Après la Première Guerre Mondiale, l’aristocratie européenne est ruinée. Pour séduire une nouvelle clientèle de fortunes économiques, banquiers, financiers, hommes d’affaires, la direction des thermes ambitionne de faire de son établissement le plus luxueux du vieux continent. Elle confie les travaux d’agrandissement à l’architecte départemental Roger Pétriaux, qui en double la surface et fait appel à des décorateurs de renom. Aux deux extrémités sont situées les cabines de luxe, dont celles dites de l’Agha Khan, entièrement ornées d’un riche décor de mosaïque. Avec son large hall et ses ailes symétriques, son style art déco dans la lignée du Palais de Chaillot, le bâtiment occupe le centre d’Aix de manière monumentale. Pétriaux, lui, pense aussi la plage municipale au bord du lac, ainsi que le réaménagement du parc thermal, avec une fontaine, un théâtre, des kiosques et un restaurant.

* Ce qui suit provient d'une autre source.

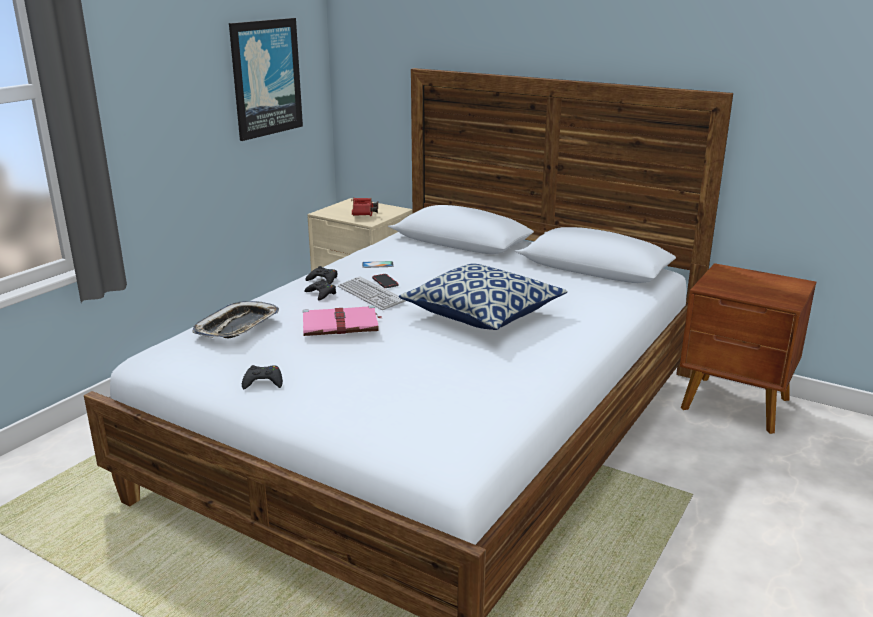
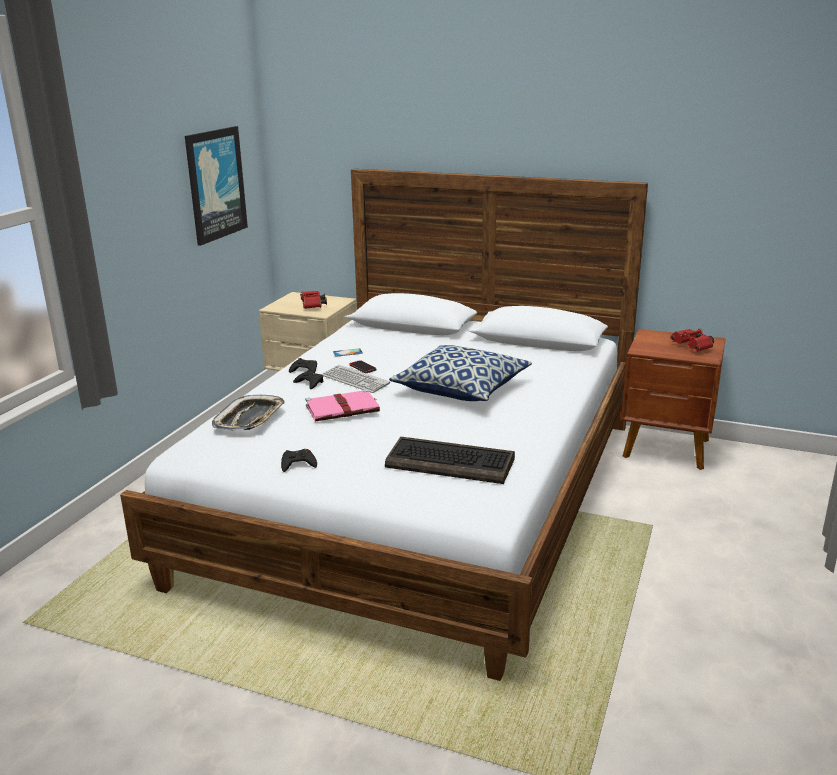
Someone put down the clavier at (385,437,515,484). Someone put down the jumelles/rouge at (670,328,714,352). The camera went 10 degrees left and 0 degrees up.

Hôtel Bernascon, début XXe siècle (©Archives Municipales d’Aix-les-Bains)
Hôtel Mirabeau, début XXe siècle (©Archives Municipales d’Aix-les-Bains)

CAILLEBAUT ET RENOUVEAU

Comme pour la plupart des stations thermales, les années 50 marquent un tournant majeur dans la fréquentation d’Aix-les-Bains : assurés sociaux remplacent gotha et starlettes. “C’est l’ère des meublés qui commence, transformant profondément le visage du centre-ville puisque l’on y construisit nombre d’immeubles destinés à cette clientèle. (…) Il est parsemé de ces constructions qui rompent l’harmonie de la ville du XIXe siècle.” À l’image de la Tour Mabileau, qui pousse sur les thermes et permet, en accueillant les services administratifs, de libérer de la place, dans le bâtiment initial, pour les curistes : ils sont près de 60 000 par an dans les années 80.
Vestiges romains, façade néo-classique, monument art déco, tour de bureaux… “L’évolution du bâtiment thermal, avec ses différentes séquences historiques, est un résumé de toute l’architecture aixoise, nous sommes en train d’écrire la prochaine”, résume Renaud Beretti. Avec ses logements, ses commerces, sa place publique, sa médiathèque -autant d’éléments qui permettront aux Aixois de se ré-approprier le lieu- et la valorisation des parties classées (les thermes romains, les cabines privées de l’Aga Khan), le projet de Vincent Caillebaut s’inscrit dans la continuité de ses prédécesseurs, Pellegrini ou Pétriaux : il conserve en effet l’enveloppe des anciens thermes, mais en réaménage l’intérieur et pose ses tours dessus. En réhabilitant ce bâtiment, la ville d’Aix-les-Bains renoue donc avec son passé et réaffirme son identité, tout en s’apprêtant, une fois de plus, à changer de visage.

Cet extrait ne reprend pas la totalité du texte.